Thirty-five million pounds!? People would ask, before laughing and dismissing the former Newcastle striker's chances of succeeding.
As far as Carroll was concerned, the doubters were proved right after he was sold to West Ham - with injuries meaning he has hardly featured for him this season.
But what of Kenny Dalglish and Damien Comolli's other signings?
As it turns out, they were not as bad as people first made out.
Take Jordan Henderson, for instance. Much-maligned since his arrival from Sunderland in 2011, the 23-year-old has come on leaps and bounds in the last couple of seasons.

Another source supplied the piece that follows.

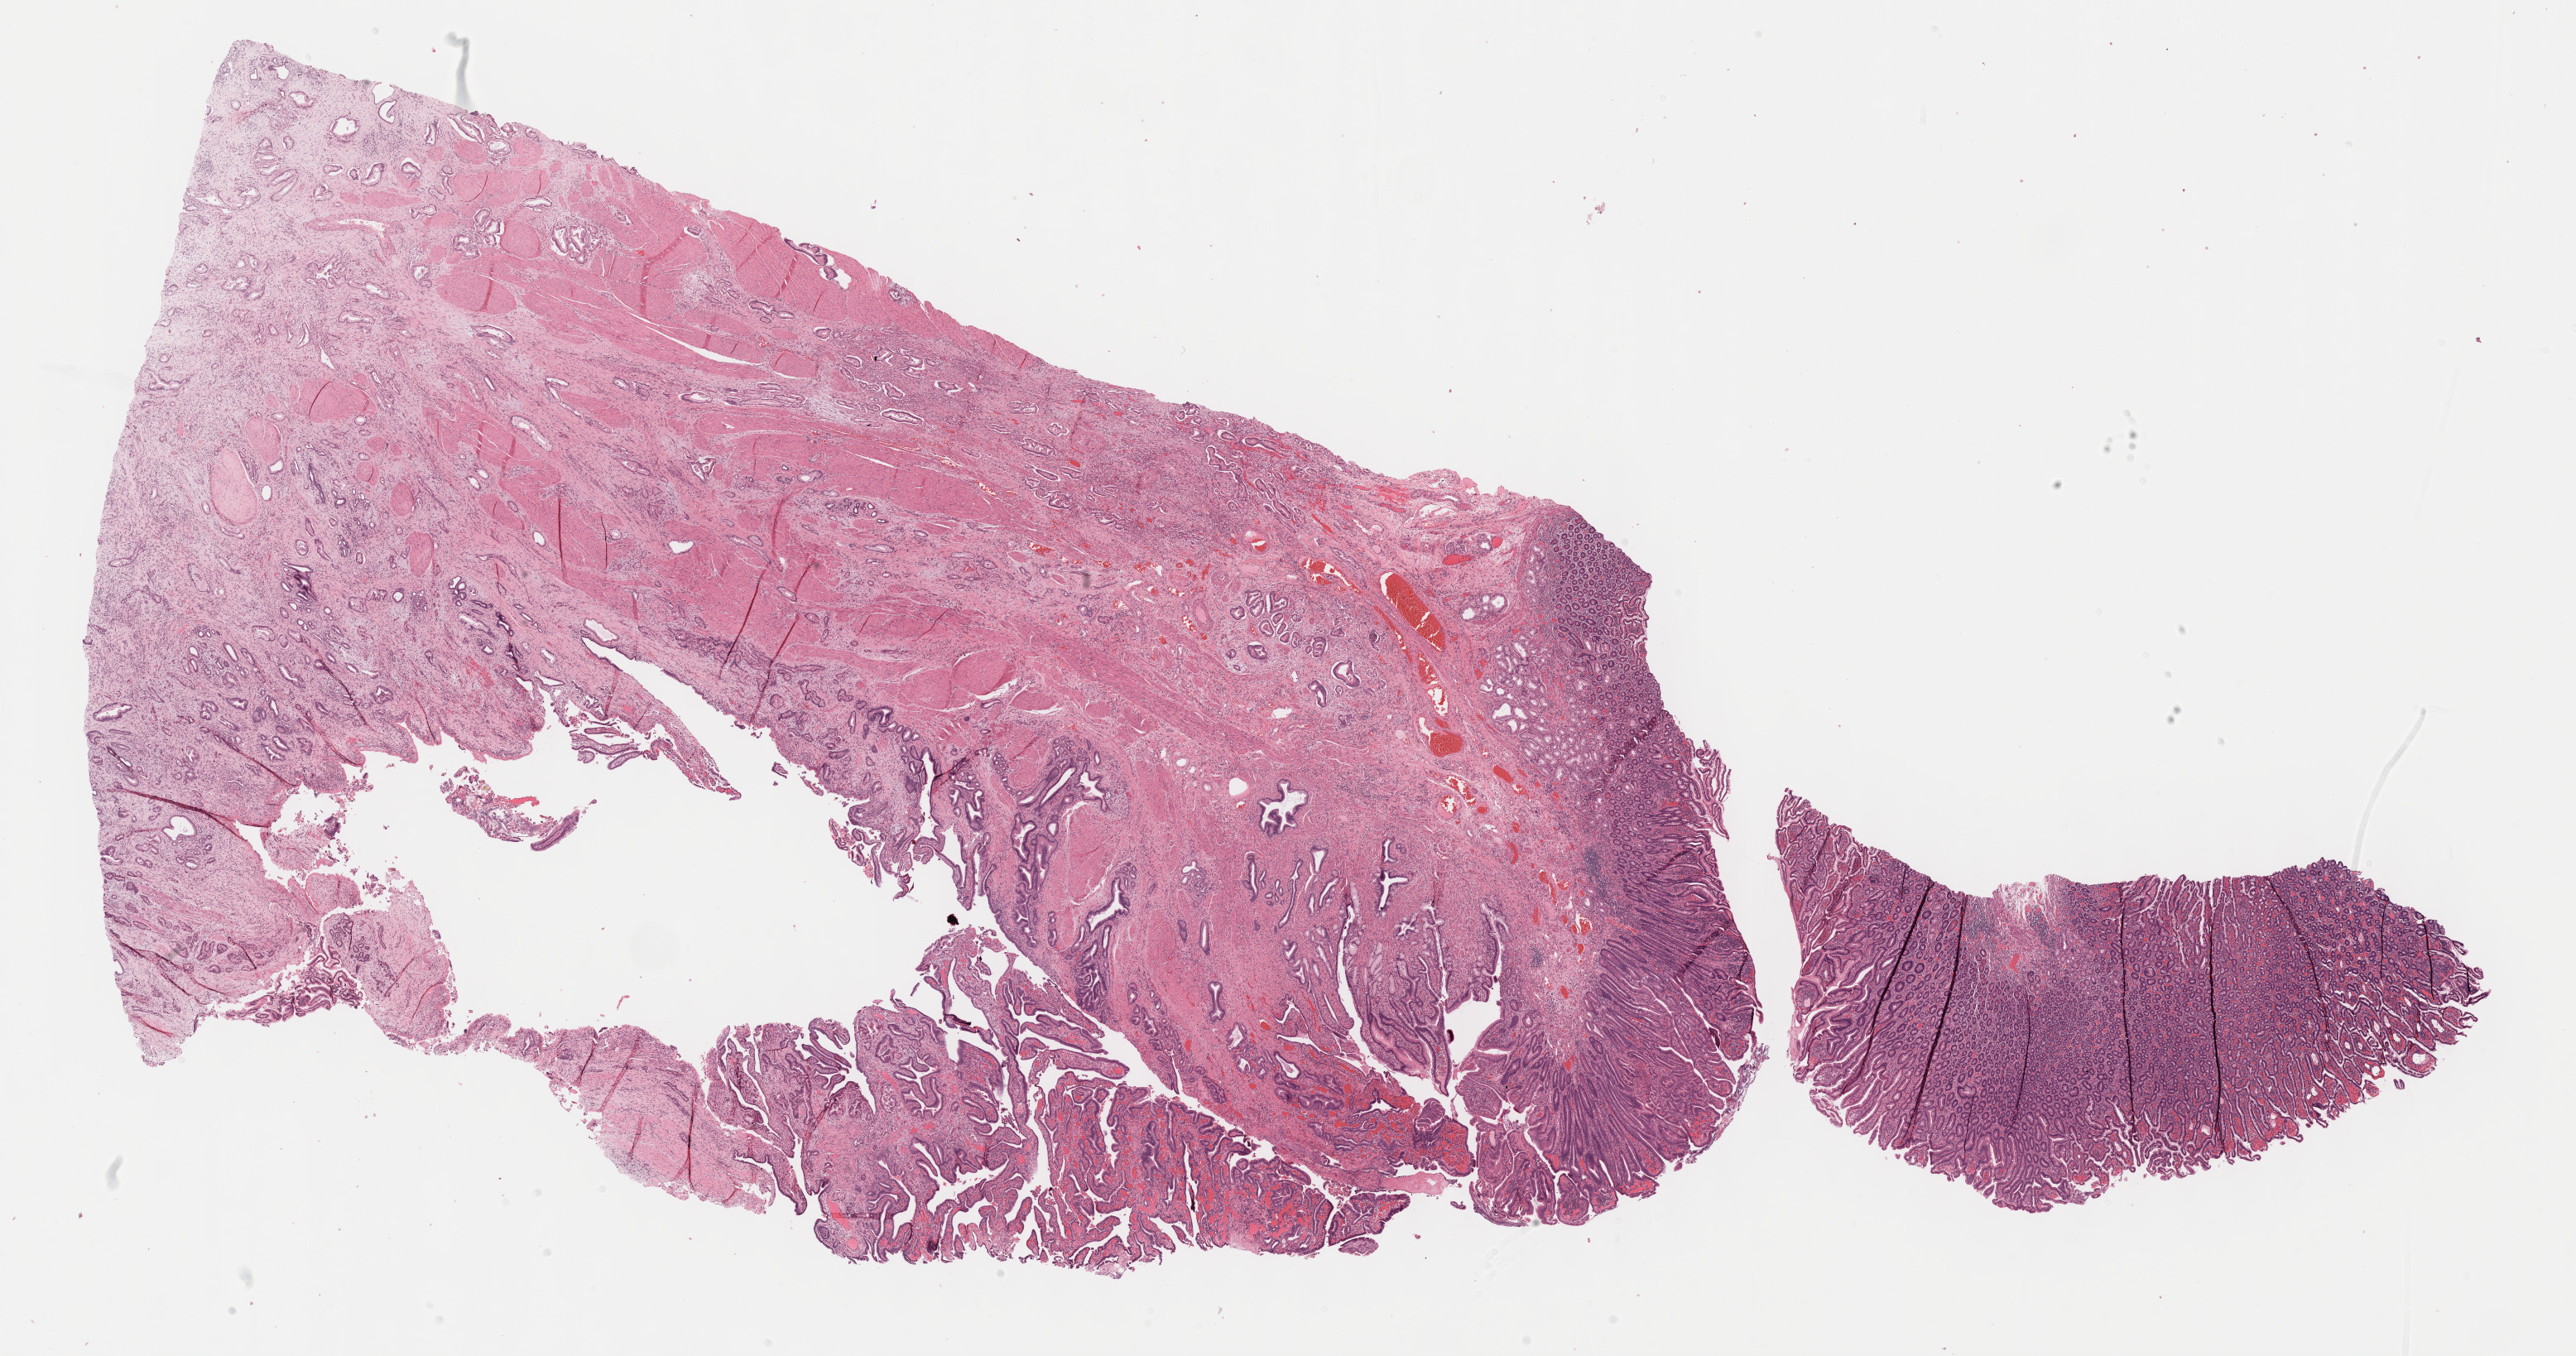
H&E whole-slide image, whole scanned area (about 25.2 x 13.2 mm) shown as a low-resolution overview; formalin-fixed paraffin-embedded (FFPE) diagnostic section; sample: primary tumour, pancreas. Male patient; age at initial diagnosis 80 years. Histologic grade: G2 (moderately differentiated).
Diagnosis: Infiltrating duct carcinoma, NOS (head of pancreas). Lymph nodes positive (case pathology): 2 of 3 examined. AJCC pathologic stage: IIB.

Now, the midfielder is integral to Liverpool's first team. The engine room behind Brendan Rodgers' side - especially in the absence of Steven Gerrard - Henderson looks nothing like the nervous, stuttering youngster who first came to Anfield.
And Henderson is not the only one, either.
Another Dalglish signing, Jose Enrique, is also integral to the Reds' first team. Barring current injury, the Spaniard is a near-certainty to play each week and offers pace, strength and attacking flair at left-back
But there is one player bought under Dalglish and Comolli's reign whose case does not even need championing.
Indeed, Luis Suarez - arguably the best player in the world on current form - has taken the current Liverpool team to new heights. Yet it was not Rodgers who signed him, nor Roy Hodgson - who wanted to according to reports.
No, the Uruguayan was brought in by Dalglish, with the Scot going on to show him immense faith and support during his journey towards becoming Liverpool's talisman.
Of course, no one can make up for the transfers that undoubtedly did not succeed: Carroll, Stewart Downing, Charlie Adam. But no recruitment policy can ever be without its failings.
To have three of his signings playing such a big part at Anfield after his departure would most certainly please Dalglish.
And Liverpool fans can live safe in the knowledge that his signings were nowhere near as bad as first thought. Andy Carroll apart.